== Work task ==
Give every line from the entries that contains "information".

== Dataset content ==

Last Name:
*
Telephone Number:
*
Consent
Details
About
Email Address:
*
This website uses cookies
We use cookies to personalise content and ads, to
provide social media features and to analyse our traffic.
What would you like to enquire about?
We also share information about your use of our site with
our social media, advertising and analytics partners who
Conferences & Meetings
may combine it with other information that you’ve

== Output of the exercise ==
We also share information about your use of our site with
may combine it with other information that you’ve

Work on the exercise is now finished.